La democrazia non è mai esistita, per il semplice motivo che là dove ci fosse un'autorità del popolo, lo Stato e i suoi governi non avrebbero motivo di esistere. Ancora peggio è la democrazia rappresentativa (la nostra), dove gli elettori affidano la propria vita, le decisioni più importanti per l'intera comunità, a perfetti sconosciuti che mirano esclusivamente all'arricchimento personale e a godere dei privilegi. Come può un tizio con queste mire, che neppure conosce il vostro nome e la vostra stessa esistenza, farsi carico dei vostri problemi e di quelli di milioni di cittadini? Credete o aspettate ancora che un San Francesco possa candidarsi a premier? Non è successo in 2000 anni, mettetevi il cuore in pace.
La democrazia è una vera dittatura, quella di una maggioranza che impone la sua scelta ad una minoranza. Questo metodo potrebbe andare bene (ma neanche tanto) per le futili questioni, ma quando si tratta di scegliere in nome di tutto un popolo, di decidere sui problemi esistenziali di tutti, problemi anche gravi e critici, la decisione di una sola parte di popolo rischia di essere un oltraggio e una grave ingiustizia per l'altra parte, come sempre avviene. Questo non è corretto, non è umano, non è solidale, non è politica.
Tempo fa abbiamo assistito alle vicende legate a una decisione importante di fabbrica, al voto relativo al ricatto Marchionne. Quel voto, non soltanto finì per mettere il cappio al collo a quella parte di operai che non volevano cadere nella trappola, ma fu decisivo per tutti gli operai d'Italia. Si parlò di “modello Marchionne”. Non è giusto, ma è proprio questa la dittatura della maggioranza.
Ci stupisce il fatto che nessuno si ponga almeno un dubbio sul motivo per cui un certo Licio Gelli, fascista, abbia denominato il suo piano criminale “di rinascita democratica”. E ci stupisce anche il fatto che nessuno si sia posto la domanda: ma perché sia la destra sia la sinistra parlano di democrazia? Ancora di più ci stupisce il fatto che nessuno si sia dato una risposta o, se se l'è data, faccia finta di nulla. E inoltre: perché i despoti e gli imperialisti parlano di democrazia? Ma davvero pensate che i governanti vogliano un governo del popolo? Non vi sembra un controsenso?

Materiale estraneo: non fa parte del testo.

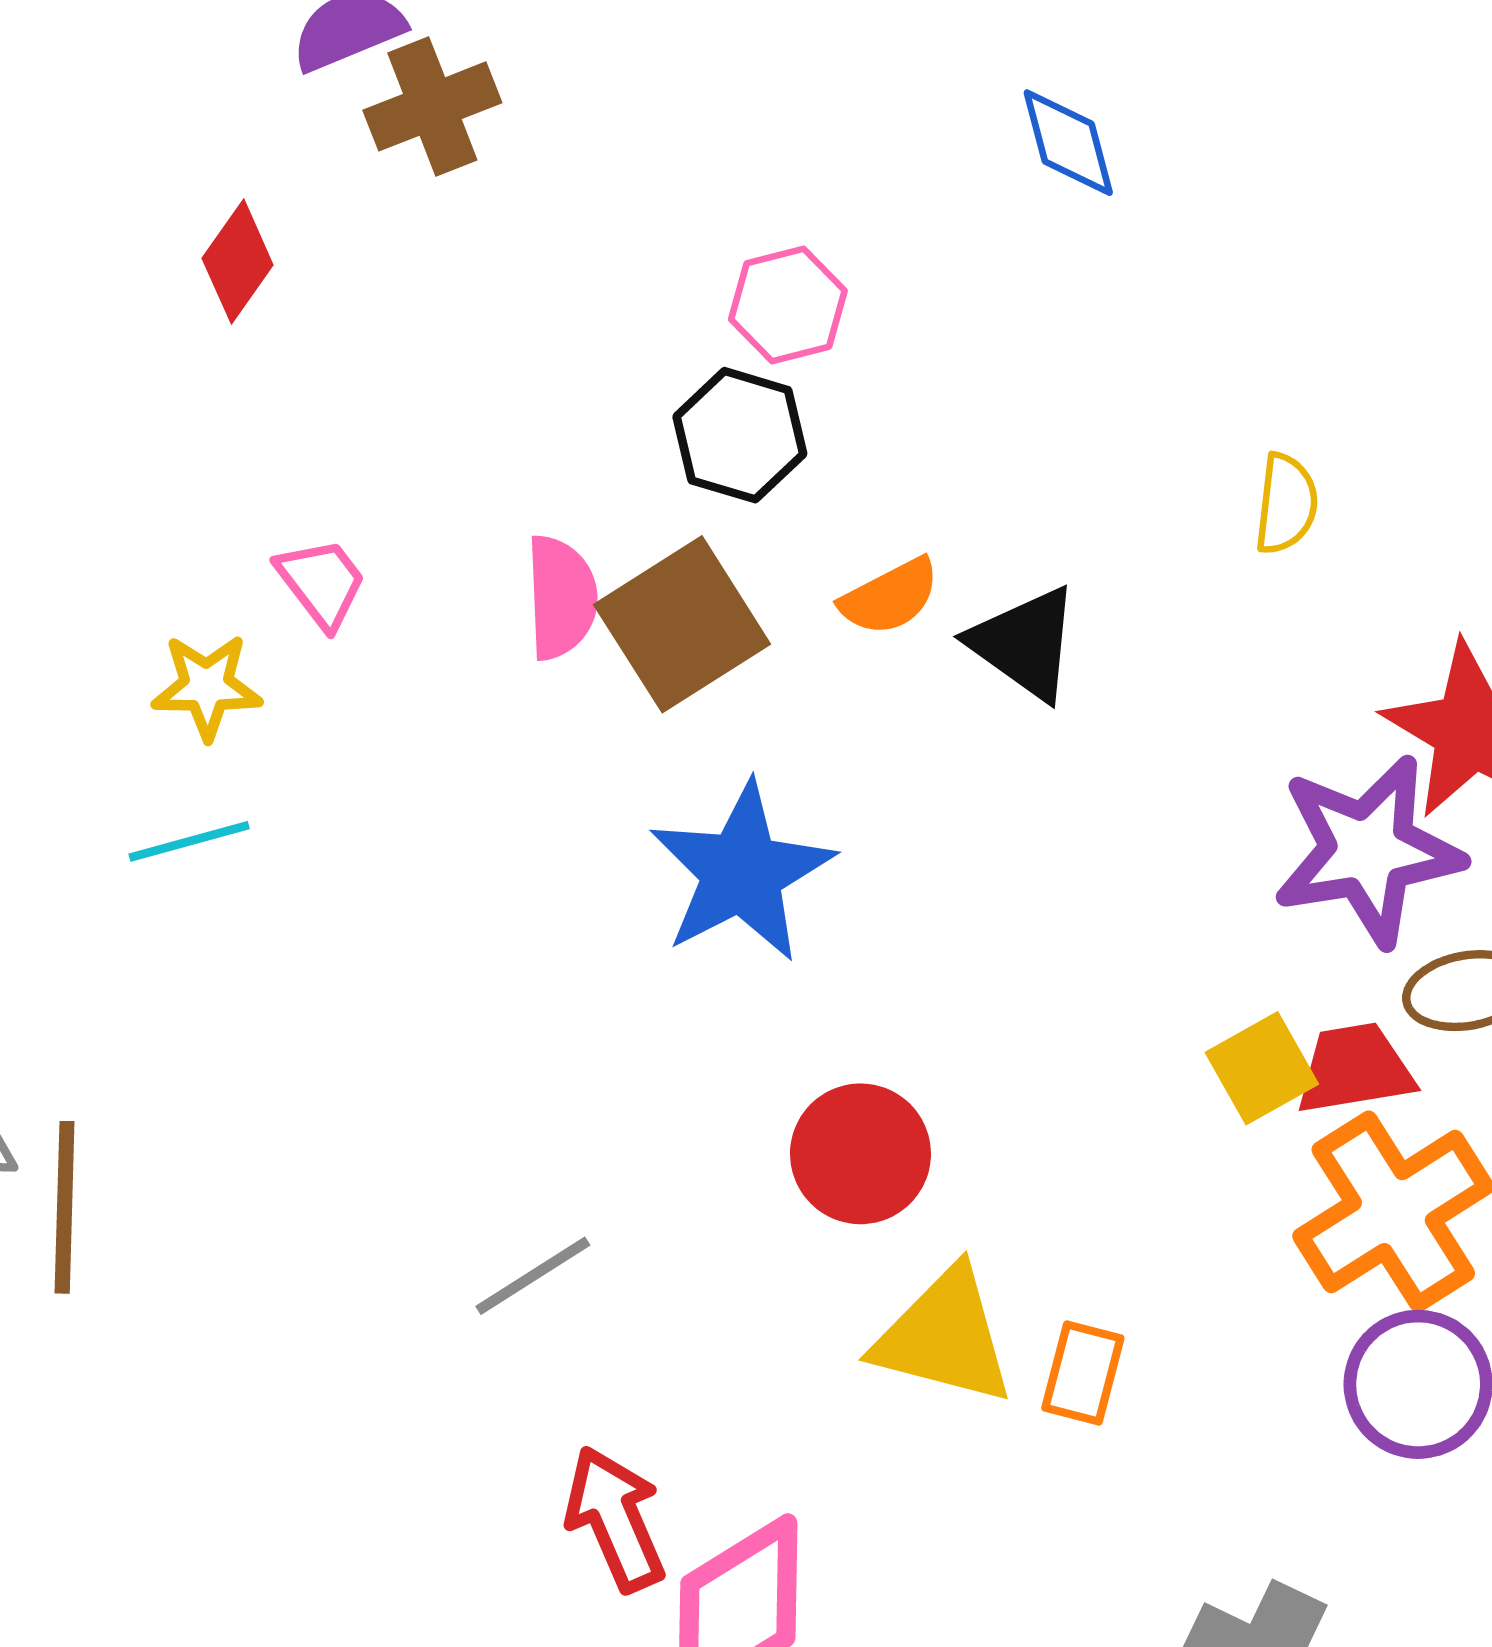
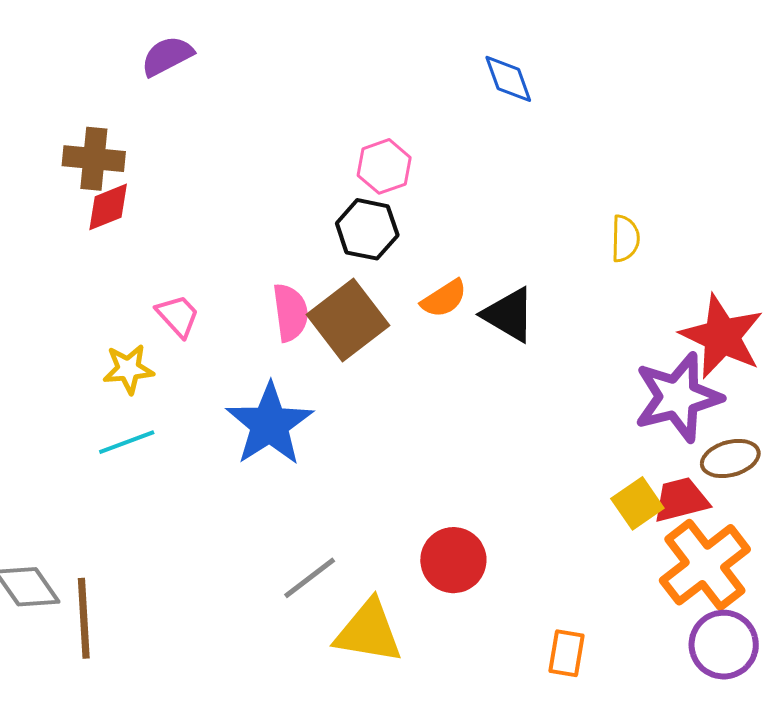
brown cross: (432, 106) -> (94, 159), moved, turned 32
red diamond: (238, 262) -> (108, 207), moved, turned 38
blue star: (742, 872) -> (270, 424), moved
gray line: (533, 1276) -> (310, 578), moved
yellow triangle: (944, 1337) -> (369, 632), moved

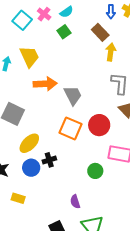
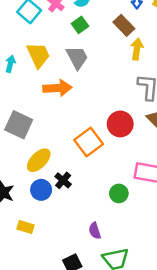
gray trapezoid: (73, 95) -> (77, 57), moved
red circle: (99, 125) -> (120, 124), moved
orange square: (71, 128) -> (89, 142), turned 30
black cross: (49, 160) -> (63, 180), turned -32

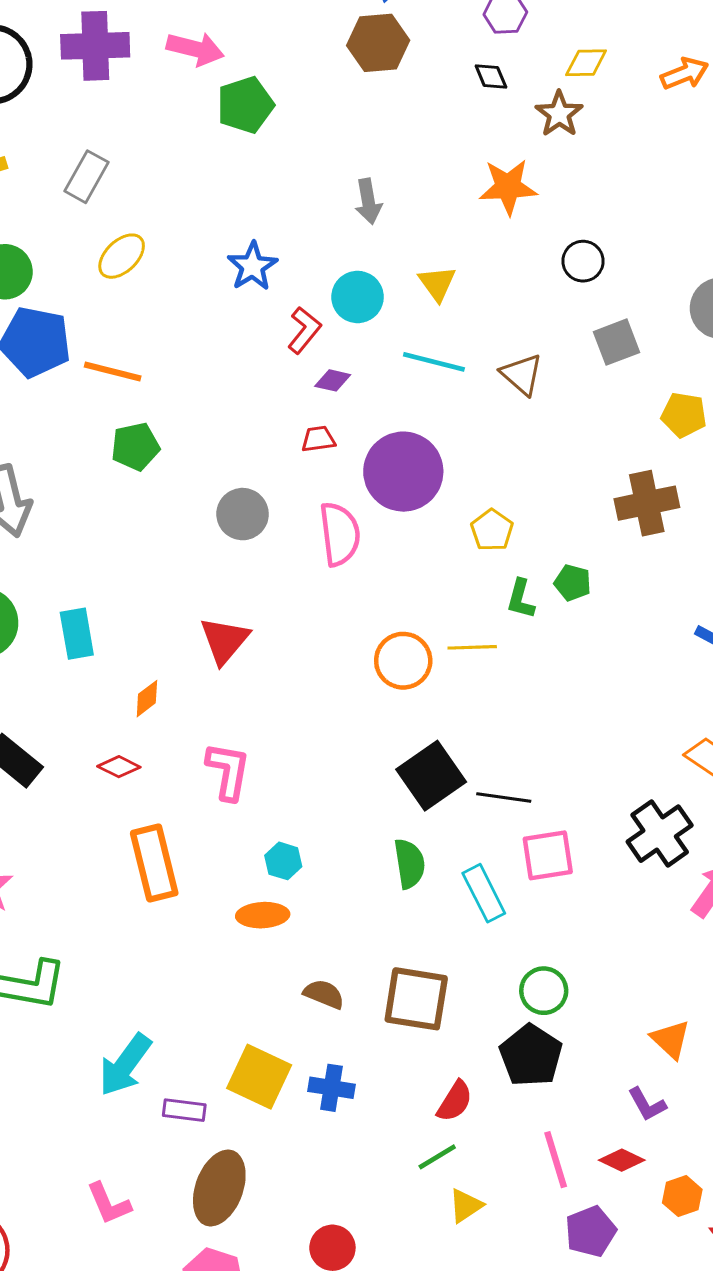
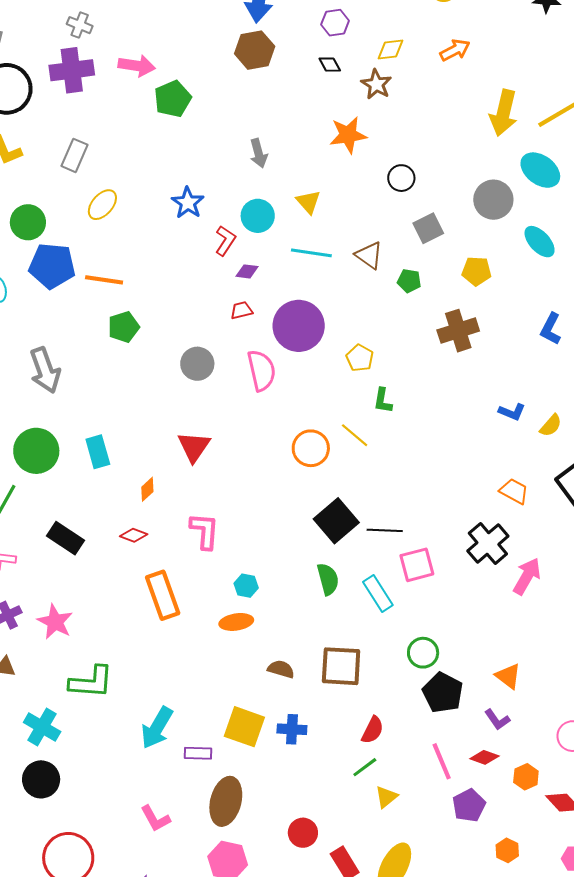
green pentagon: (573, 583) -> (409, 281), moved
yellow line: (472, 647) -> (355, 435), turned 48
black pentagon: (531, 1055) -> (443, 693), moved

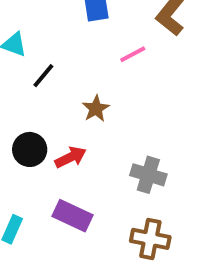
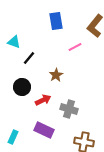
black circle: (30, 149) -> (22, 87), moved
gray cross: (148, 175) -> (69, 109), moved

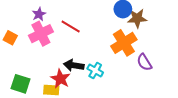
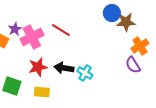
purple star: (39, 14) -> (15, 29), moved
orange cross: (124, 43) -> (140, 46), moved, size x0.7
red star: (60, 79) -> (38, 67), moved, turned 30

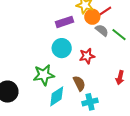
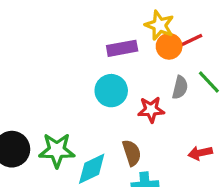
gray semicircle: (102, 30) -> (180, 87), moved, turned 56
green star: (44, 75) -> (57, 150), moved
red arrow: (120, 78) -> (200, 153), turned 56

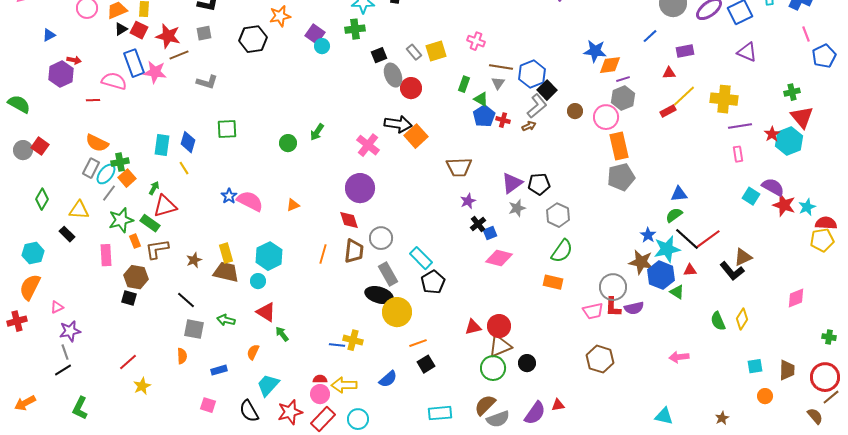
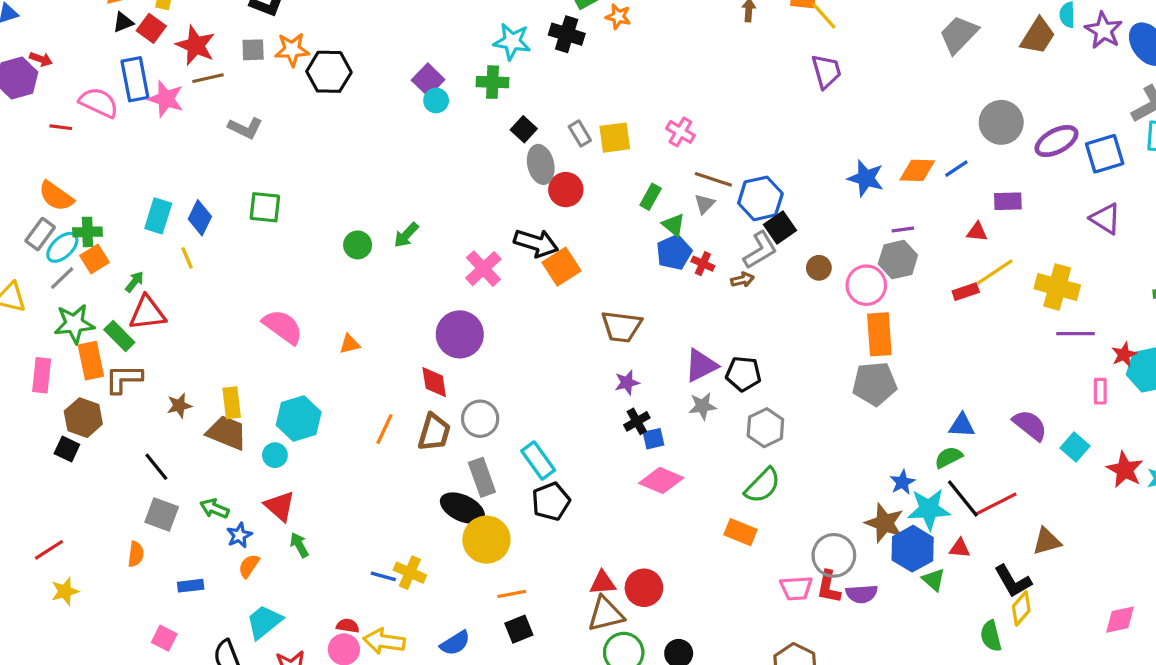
orange star: (280, 16) -> (292, 50), moved
black square: (379, 55) -> (524, 129), turned -35
orange diamond: (610, 65) -> (917, 170), moved
pink rectangle: (738, 154) -> (1100, 391), moved
purple semicircle: (773, 187) -> (1030, 425), moved
blue star: (229, 196) -> (239, 535), moved
orange rectangle: (135, 241) -> (91, 361), size x1.6
black L-shape: (732, 271) -> (1013, 581), moved
yellow diamond: (742, 319) -> (1021, 608), moved
brown triangle: (500, 346) -> (606, 614), moved

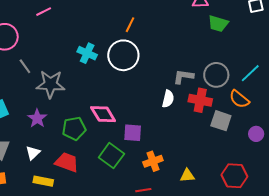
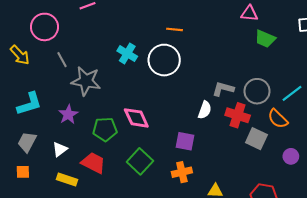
orange line: (130, 25) -> (175, 29), turned 63
purple square: (133, 133) -> (185, 141), moved

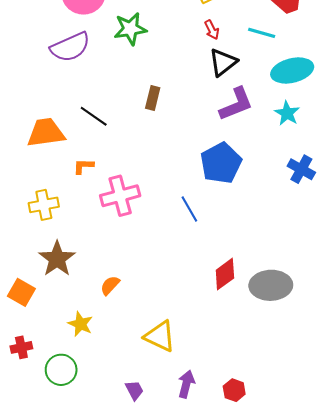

Certo, alcuni di voi pensano che non vi sia alternativa, che non vi siano altre soluzioni. Forse pensate davvero che la democrazia abbia dei difetti, ma siete rassegnati. Alcuni di voi addirittura difendono la democrazia e la osannano, la invocano. Abbiamo persino sentito dire: “io esigo la democrazia”. Ma eccovela, la democrazia, non è mai stata più viva e “rinata” come adesso, con questo governo (ispirato dai banchieri). Chi inneggia alla democrazia, non sa che sta chiedendo di essere uno schiavo. Siete accontentati. Questa è la democrazia, nella sua migliore espressione. Perché vi lamentate? Leggete ancora.
Quando i nostri nipoti, lavorando in fabbrica, si chiederanno il motivo per cui debbano vedersi negato il diritto di sciopero; quando si domanderanno il motivo della loro immane fatica a sopportare orari inumani; quando si accorgeranno di somigliare a servi, piuttosto che a lavoratori, dite loro che fino all'anno 2010 gli operai lavoravano nel pieno dei diritti conquistati con il grandissimo sacrificio dei loro avi, i quali, in lunghi anni di lotte, morti e scioperi, cortei e proteste, non hanno mai voluto cedere ai ricatti, con orgoglio e a testa alta, con la fierezza di essere anzitutto persone, non schiavi. Dite loro che il loro dolore, causato dall'annientamento della persona in quanto tale, risiede nella decisione maturata da un ricatto messo ai voti, valutato secondo “democrazia”. Ma dite anche che la colpa di quel risultato referendario non è stata dei votanti, ma del metodo imposto, dove SEMPRE la minoranza subisce le decisioni della maggioranza. Dite loro che la democrazia non è mai esistita, che semmai è solo una bella parola usata per vendere fumo e creare oppressione.
L'anarchia è una alternativa politica allo status quo, e bandisce sia la democrazia, sia la dittatura.